EXCERPTED PASSAGE>
******************************
# Does the automatic transmission fluid ever need changed



## Joeyh700 (Jun 3, 2010)

I have a 2001 vw jetta gls with a 2.0l with 115k miles was wondering if the transmission fluid needs to be changed at certain miles?


----------



## vdub18njp (Feb 26, 2009)

*From what I have heard*

VW doesn't recommend ever changing the auto tranny fluid. The auto tranny fluid is supposed to last the life time of the car and release certain chemicals that will aid in lubricating the tranny. 

However if you are getting transmission work done, then this is a no brainer, but draining this fluid requires VW only certified mechanics and tools to complete 

So make sure you get it done once and correctly, and not have some one hack their way through this or you could be spending a lot more than you considered 

For a second opinion I would ask anyone who specializes in VW's..or a VW mechanic who has been at the dealership for over 8 years, they tend to know their line of work


----------



## jayster03 (May 18, 2009)

*I'm so confused on this.*

We have a 2003 1.8t with a tiptronic that has 130k miles. I have had a few dealerships over the years tell me YES you must change the tranny fluid, the lifetime only refers to getting xxx miles before the transmission needs replaced. :what: 

And other dealers including a very good independent place tell me "no don't change it, it's a waste of money and you will have problems, it is a lifetime fluid". I wish VW would make it clear as to what they consider the life of these transmission to be. 

and then I find post like this.
http://forums.vwvortex.com/showthread.php?1064342

If the worst that happens is I spent some money that I didn't need to, then I'm ok with that. 
I would really like to get around 200k miles out of this car.


----------



## animaniac (May 26, 2005)

About 30k with the filter aswell.


----------



## slowbluVW (Oct 15, 2002)

I wouldn't go past 50K max on the VW ATF and filter. I change mine every 40K.


----------



## PassatCC75 (Mar 22, 2009)

In case anyone with a newer model is reading this thread, VW now does require transmission service at 40,000 miles:

For the '09, here is the information from Book 1.1 USA Warranty and Maintenance, Page 39, Service at 40,000 miles. Six lines from the bottom of the text, you will see a bullet on the right side of the page:
*
Quote: Transmission Automatic: Change fluid and filter. End Quote 

Also, this same service is required for the DSG transmission - see the bullet right under the AT one. *


----------
******************************
REQUIREMENT 1>
Decide whether each statement agrees with the transmission fluid thread, answering yes or no and quoting the deciding words from the thread: (a) The first poster owns a 2001 Jetta GLS with 115k miles. (b) slowbluVW changes the fluid every 50K. (c) For the '09, VW calls for changing the automatic transmission fluid and filter at 40,000 miles.
REQUIREMENT 2>
Rewrite a part of the transmission fluid thread, swapping "money" for "cash" throughout. Begin at the words "and then I find" and stop after "ok with that.".
REQUIREMENT 3>
According to the transmission fluid thread, what service does VW require for the DSG transmission on the '09 model?
The rows after this point come from a separate source.
******************************
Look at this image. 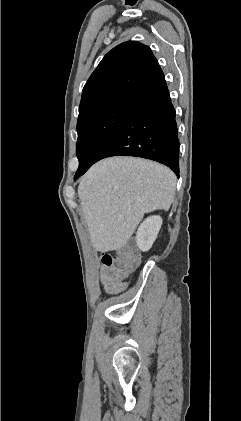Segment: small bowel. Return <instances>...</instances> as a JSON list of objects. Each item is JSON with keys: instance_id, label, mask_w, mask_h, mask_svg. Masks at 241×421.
<instances>
[{"instance_id": "obj_1", "label": "small bowel", "mask_w": 241, "mask_h": 421, "mask_svg": "<svg viewBox=\"0 0 241 421\" xmlns=\"http://www.w3.org/2000/svg\"><path fill=\"white\" fill-rule=\"evenodd\" d=\"M122 288V286H114L107 284V291L111 294H117L119 291H121Z\"/></svg>"}]
</instances>
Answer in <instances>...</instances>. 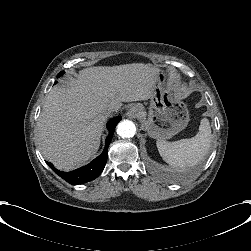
******************************
EXPECTED ANSWER 1>
(a) Yes: "I have a 2001 vw jetta gls with a 2.0l with 115k miles"
(b) No: "I change mine every 40K."
(c) Yes: "Transmission Automatic: Change fluid and filter."

EXPECTED ANSWER 2>
and then I find post like this.
http://forums.vwvortex.com/showthread.php?1064342

If the worst that happens is I spent some cash that I didn't need to, then I'm ok with that.

EXPECTED ANSWER 3>
The same service as the automatic transmission: changing the fluid and filter at 40,000 miles.